In response to the impact of COVID-19 on the trade and economic fortunes of both the Caribbean and Europe, The UWI and the European University Institute (EUI) brought together researchers and practitioners for an e-dialogue to exchange thoughts and best practices on trade and economic affairs between the two regions.
The e-dialogue provided a forum for information sharing, comparative analysis, and debate of interest to policymakers, academia, researchers and the public. The relationship with the EUI is part of the overall UWI Global strategy of critical collaboration and partnerships with world class universities on every continent.
The event was entitled “COVID-19 and Trade – Sharing the Experiences of the Caribbean and Europe” and was the first initiative stemming from a partnership agreement between the two universities. The partnership between The UWI and the EUI was birthed during the pandemic period and solidified through an MoU signed in July 2020, which is expected to deepen ties between the Caribbean and Europe and help The UWI protect CARICOM in the EU.
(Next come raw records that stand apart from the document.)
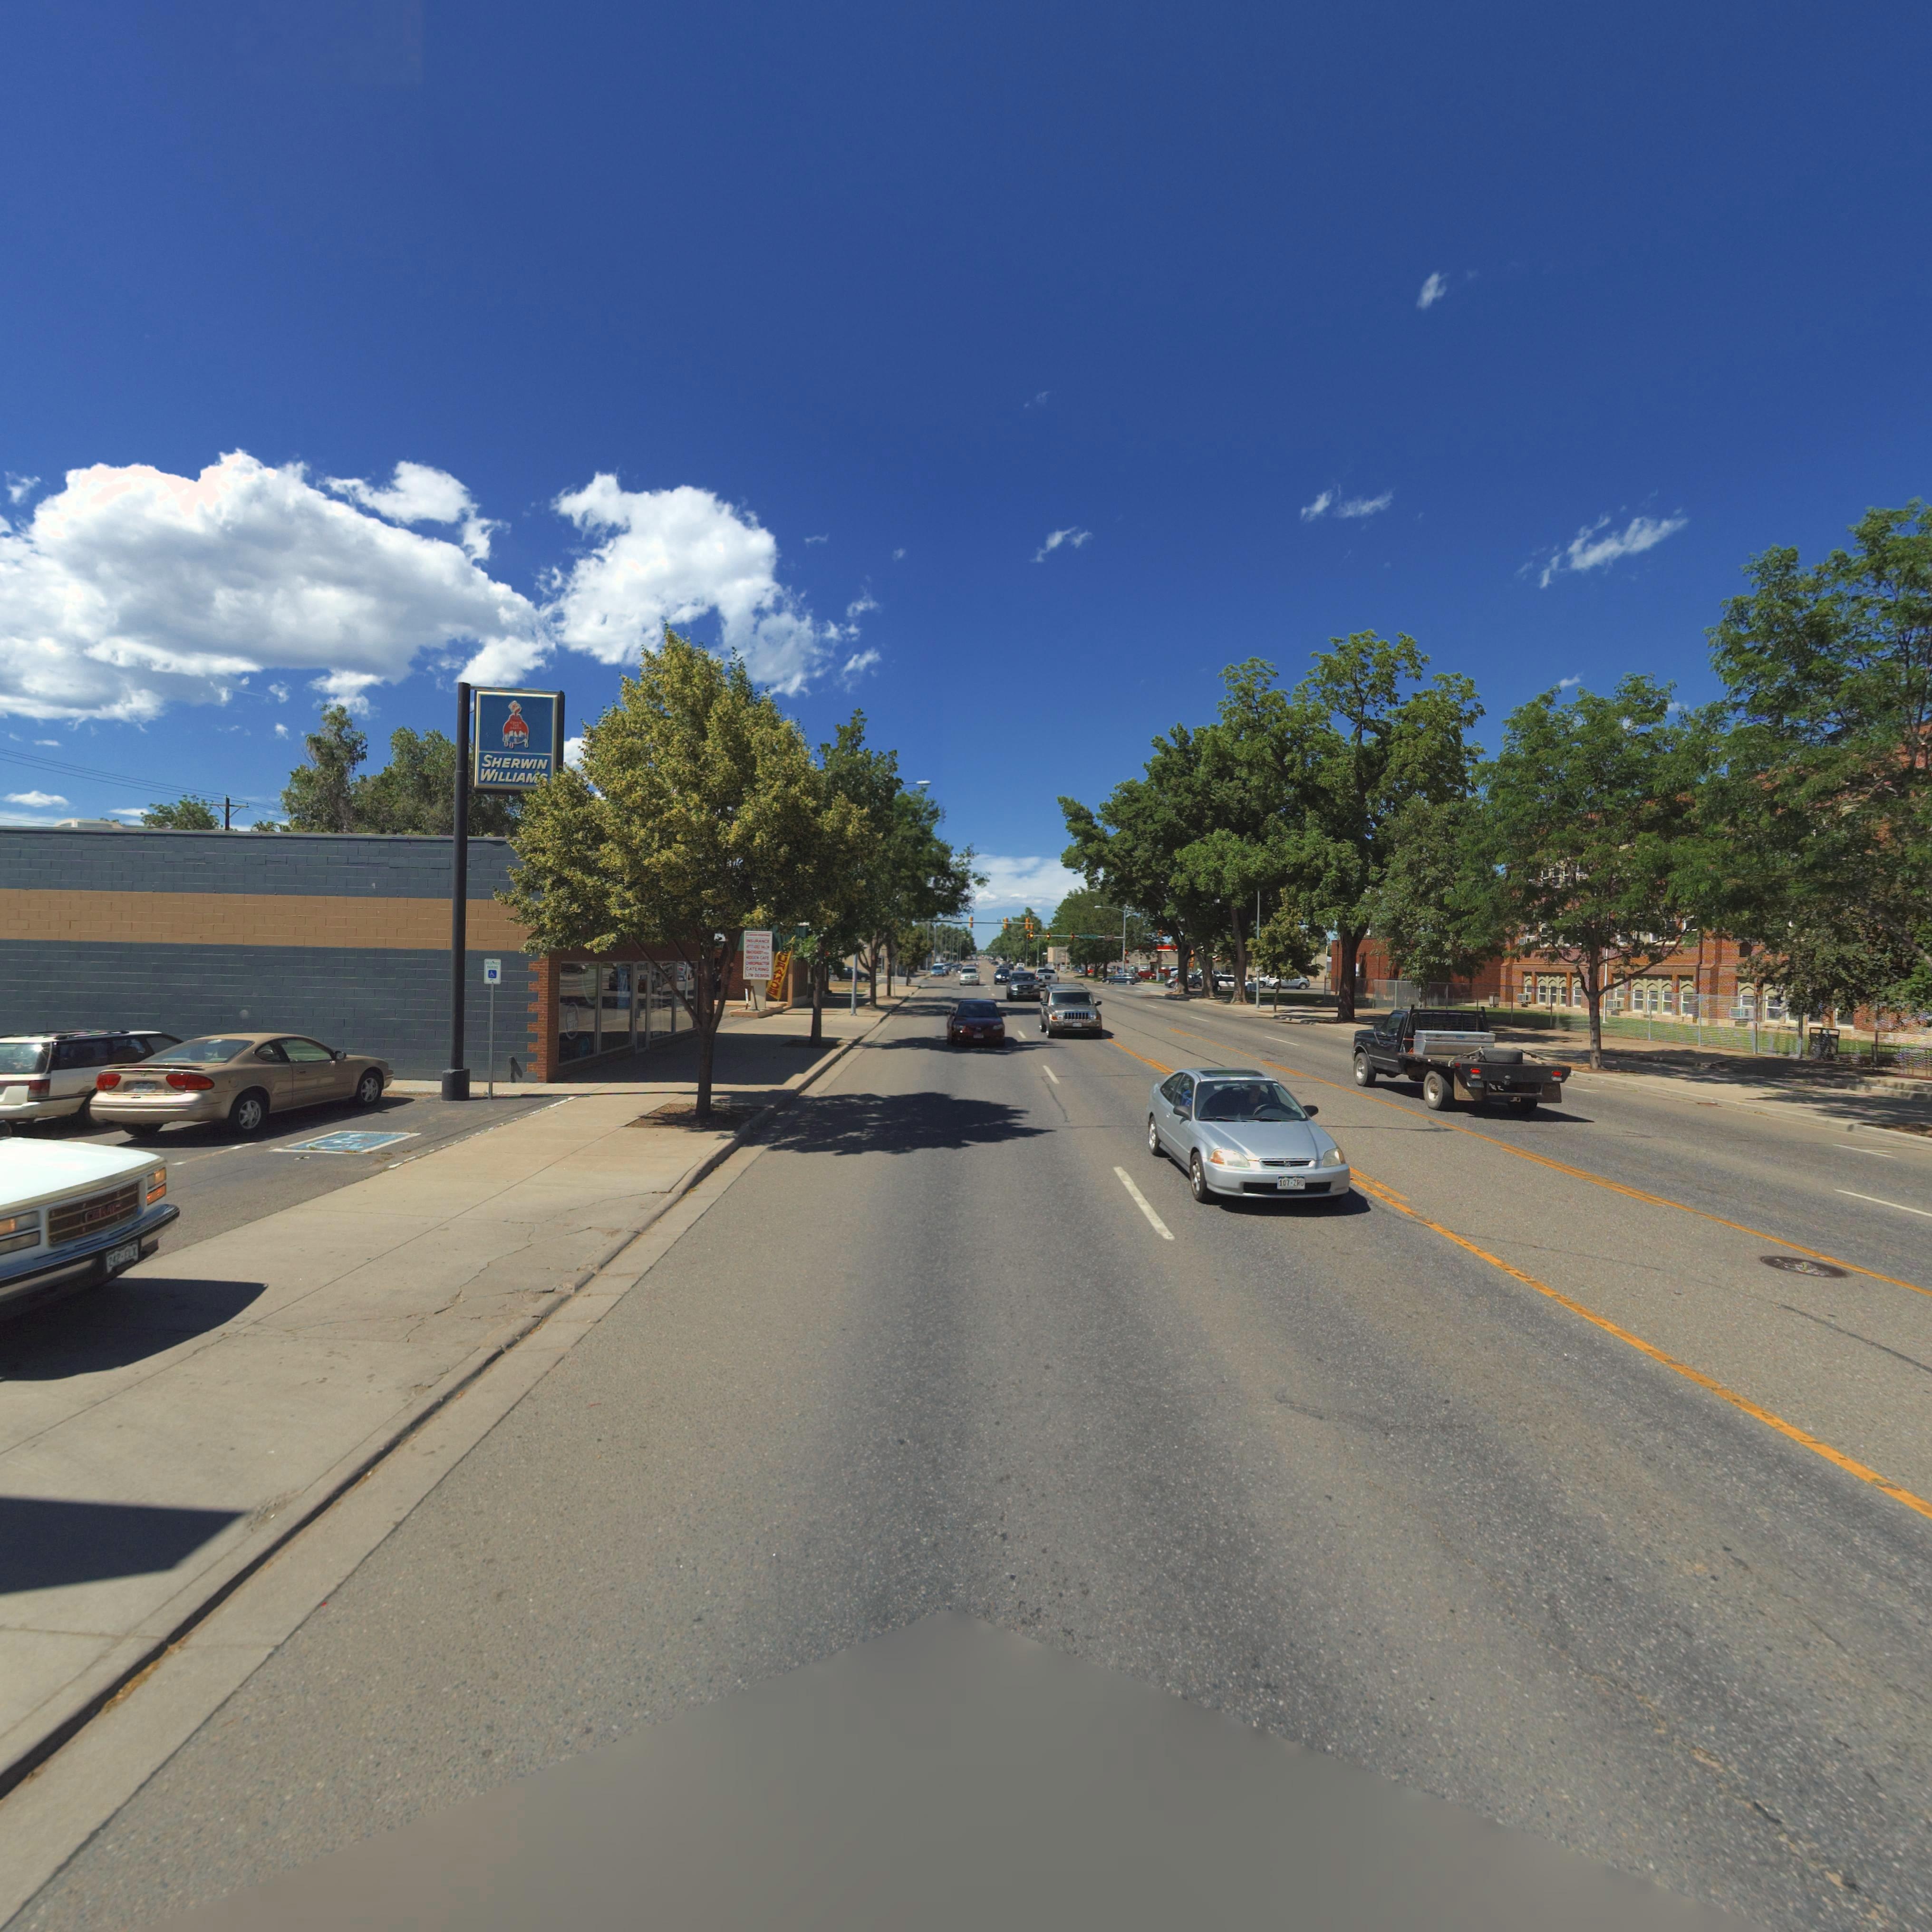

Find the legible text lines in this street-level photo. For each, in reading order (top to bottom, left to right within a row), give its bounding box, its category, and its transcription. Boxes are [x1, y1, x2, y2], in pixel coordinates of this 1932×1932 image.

[481, 754, 548, 770] BusinessName: SHERWIN
[480, 768, 549, 784] BusinessName: WILLIAM*
[745, 944, 770, 949] BusinessName: ATT***D** SALON
[746, 950, 763, 954] BusinessName: ***CKDADDY
[745, 955, 769, 960] BusinessName: HIDDEN CAFE
[745, 973, 770, 977] BusinessName: LTM DESIGN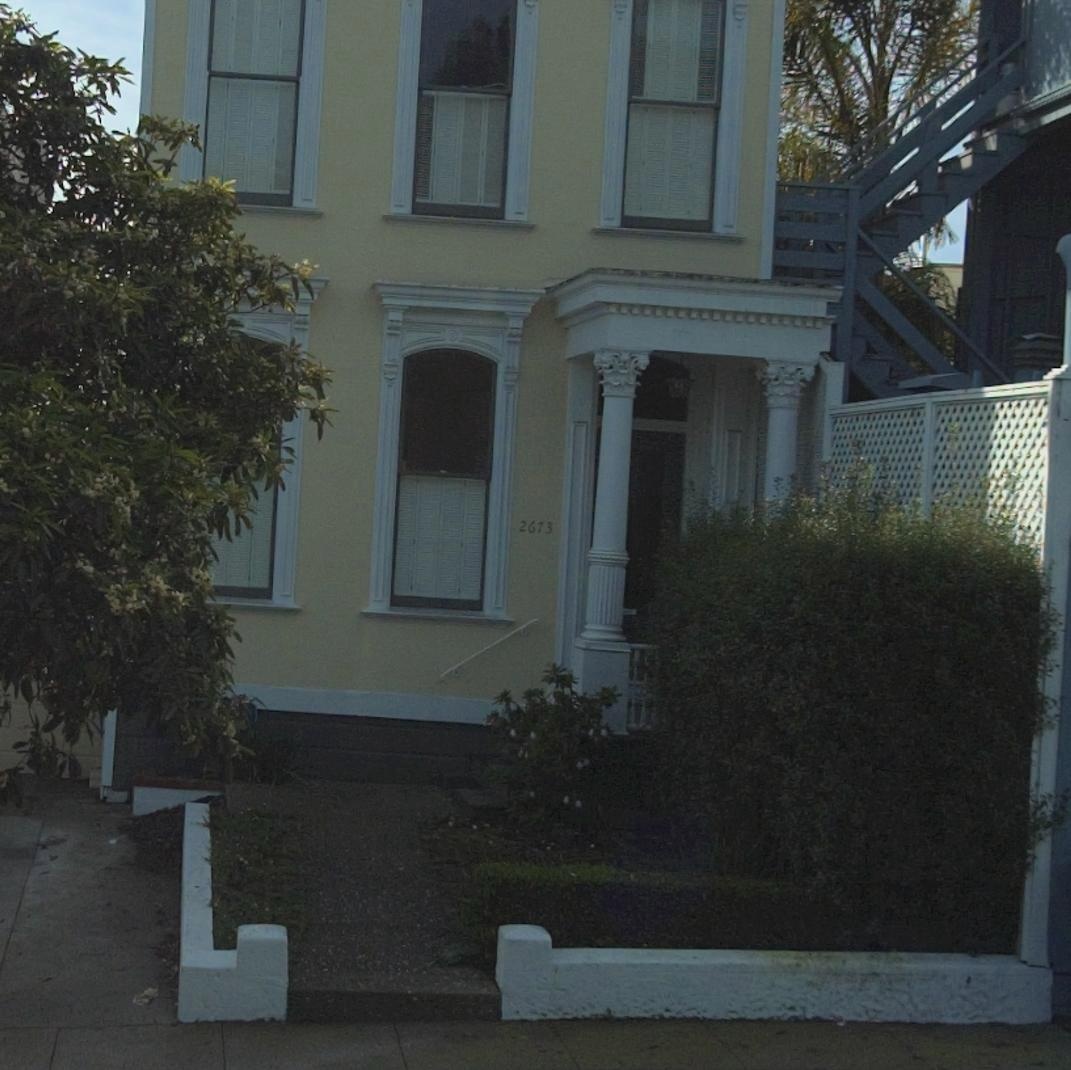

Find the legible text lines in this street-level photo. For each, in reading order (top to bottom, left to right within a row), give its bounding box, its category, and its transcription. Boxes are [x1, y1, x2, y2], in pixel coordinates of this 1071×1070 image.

[517, 518, 554, 536] StreetNumber: 2673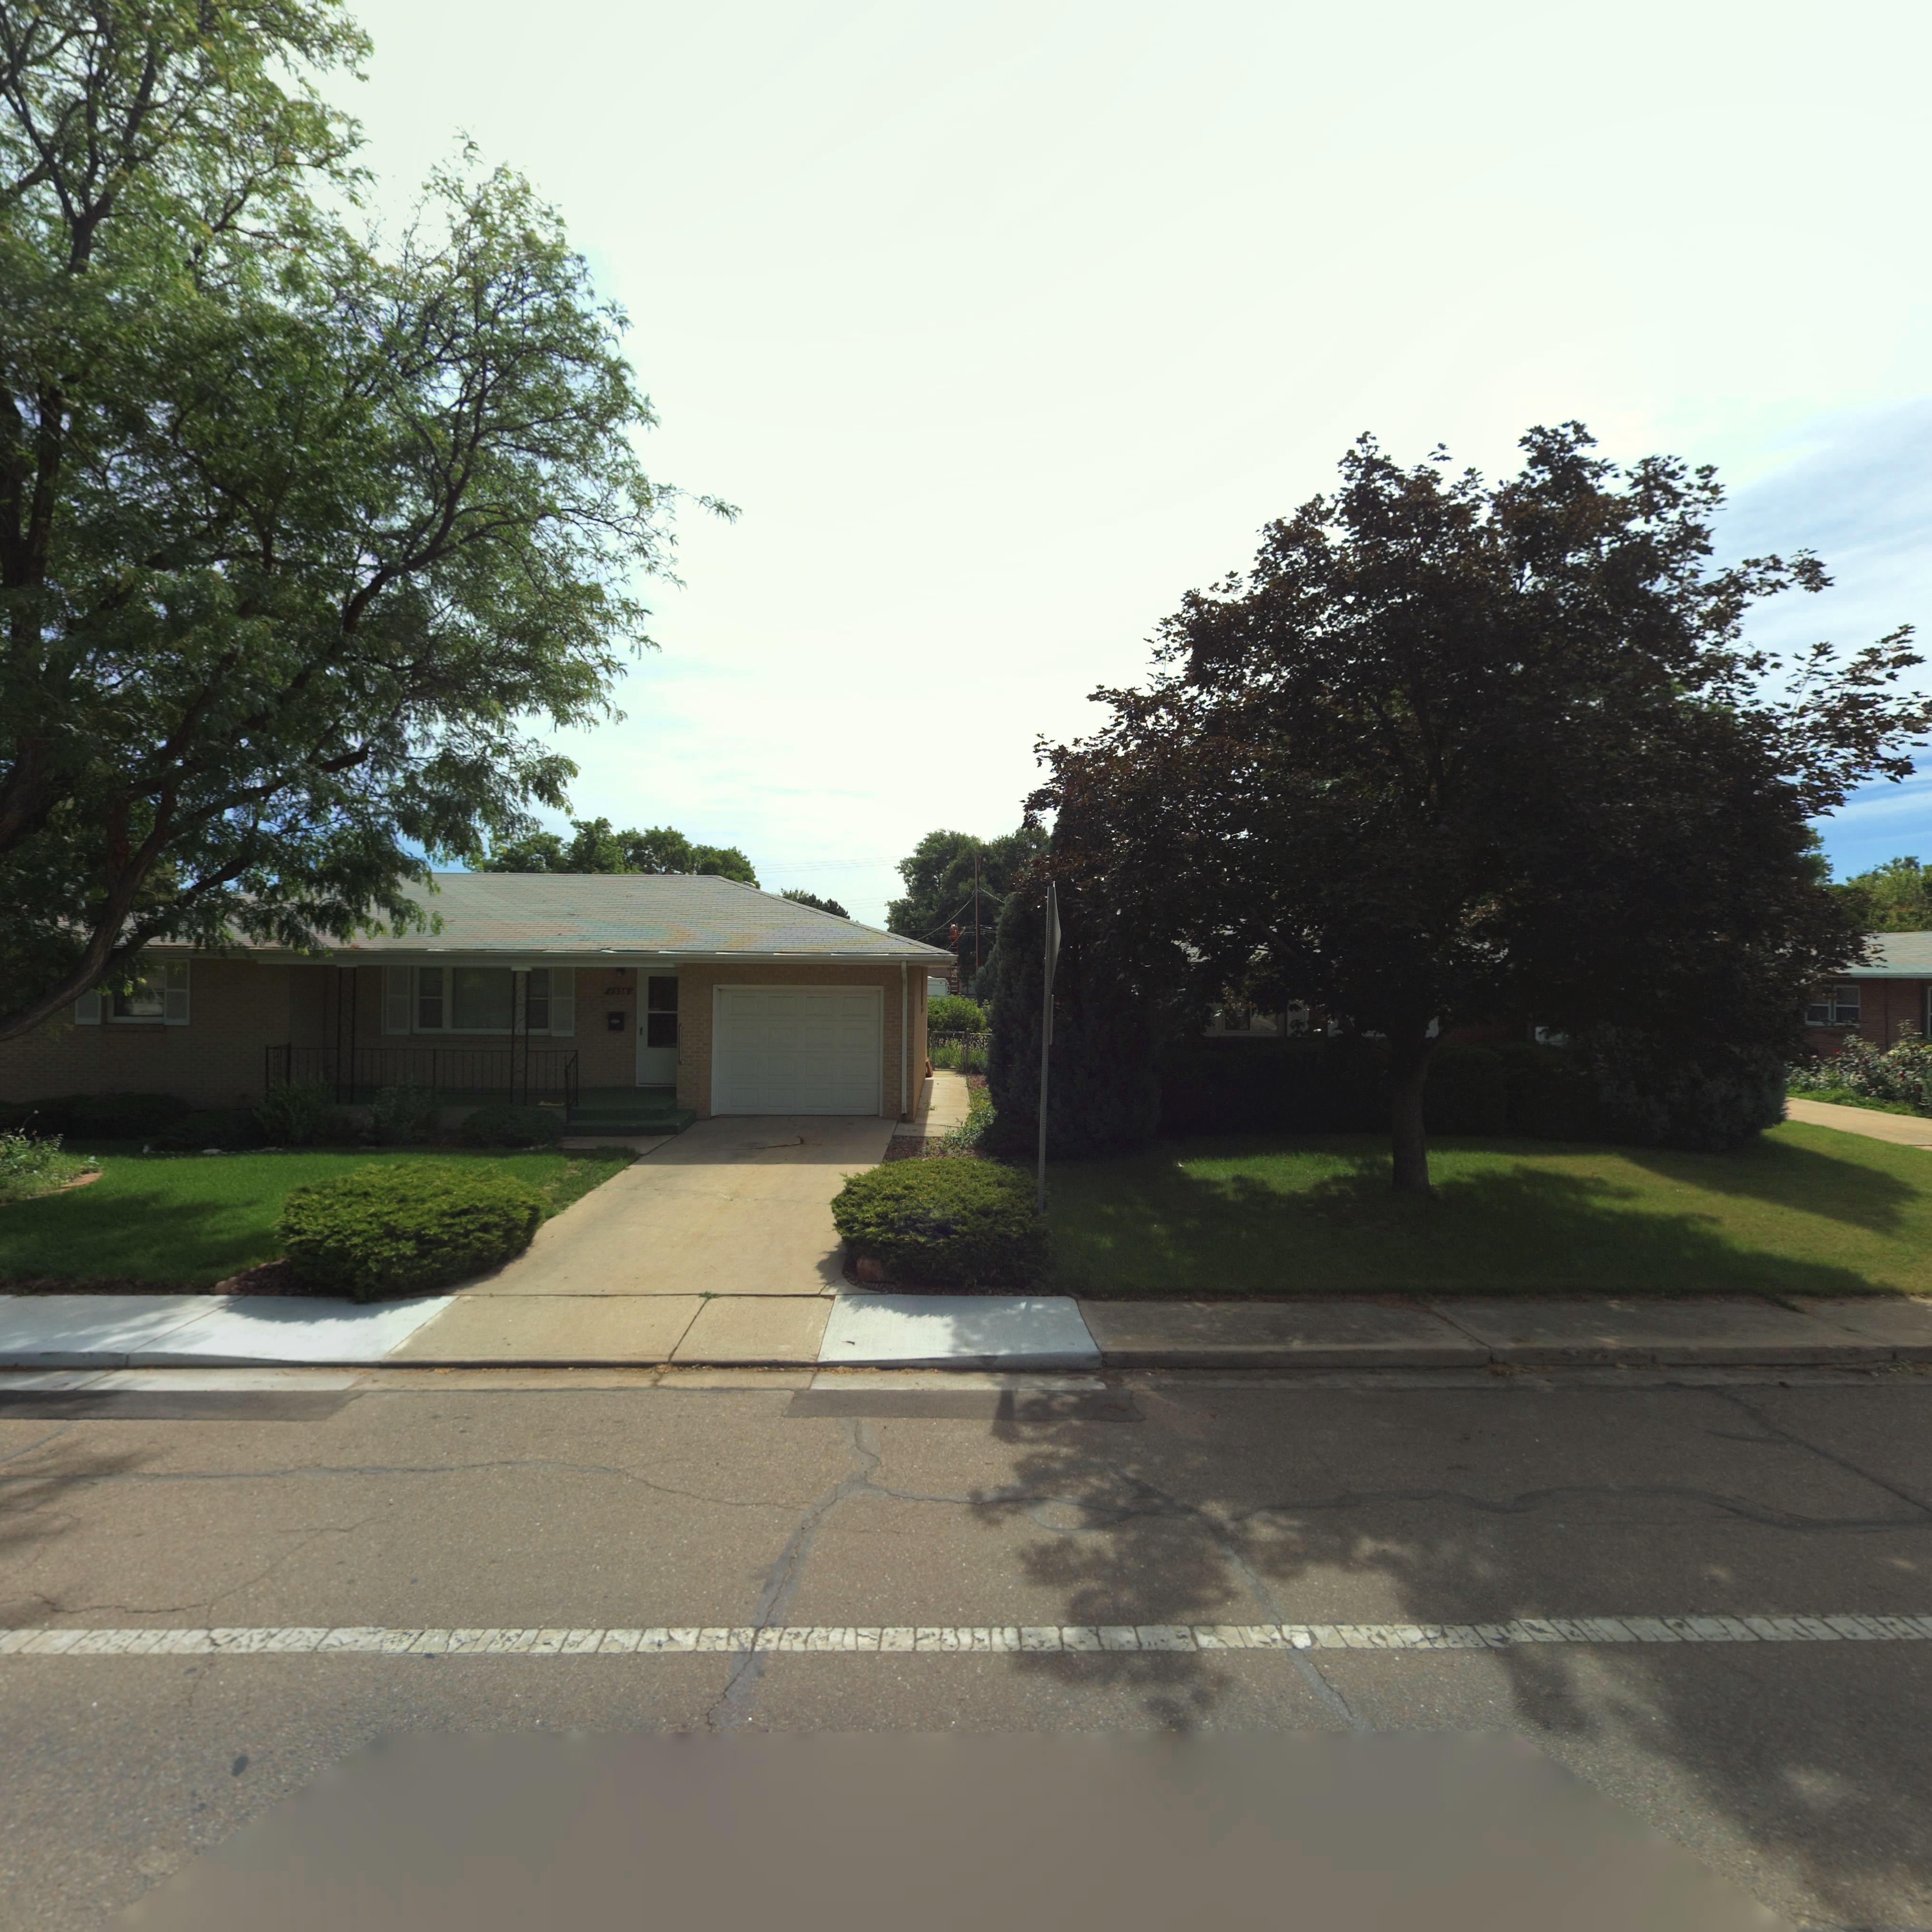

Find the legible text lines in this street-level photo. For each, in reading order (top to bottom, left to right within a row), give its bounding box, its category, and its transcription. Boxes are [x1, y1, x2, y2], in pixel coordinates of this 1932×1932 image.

[608, 987, 628, 995] StreetNumber: 1538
The discussion focused on the pandemic’s impact on international supply chains and the trade policy responses of international governments. Speakers also highlighted issues concerning contemporary relations between Caribbean and EU territories such as blacklisting and restrictions on food and medical products during the pandemic, and the potential for plurilateral agreements and mutual agendas in the future.
Severe restrictions, lockdowns and waves of COVID-19 in major manufacturing countries such as China, Korea, Italy, Japan, US and Germany have had devastating effects on global manufacturing and exports. The Caribbean has also experienced a disruption in supply chains and industries such as tourism and manufacturing. For small island states, for whom tourism is a mainstay, there have been severe economic repercussions that have exacerbated vulnerabilities and economic partnerships. The EUI expressed the hope that the collaboration would result in a policy that would be useful and relevant, particularly with a focus on EU- Caribbean relations.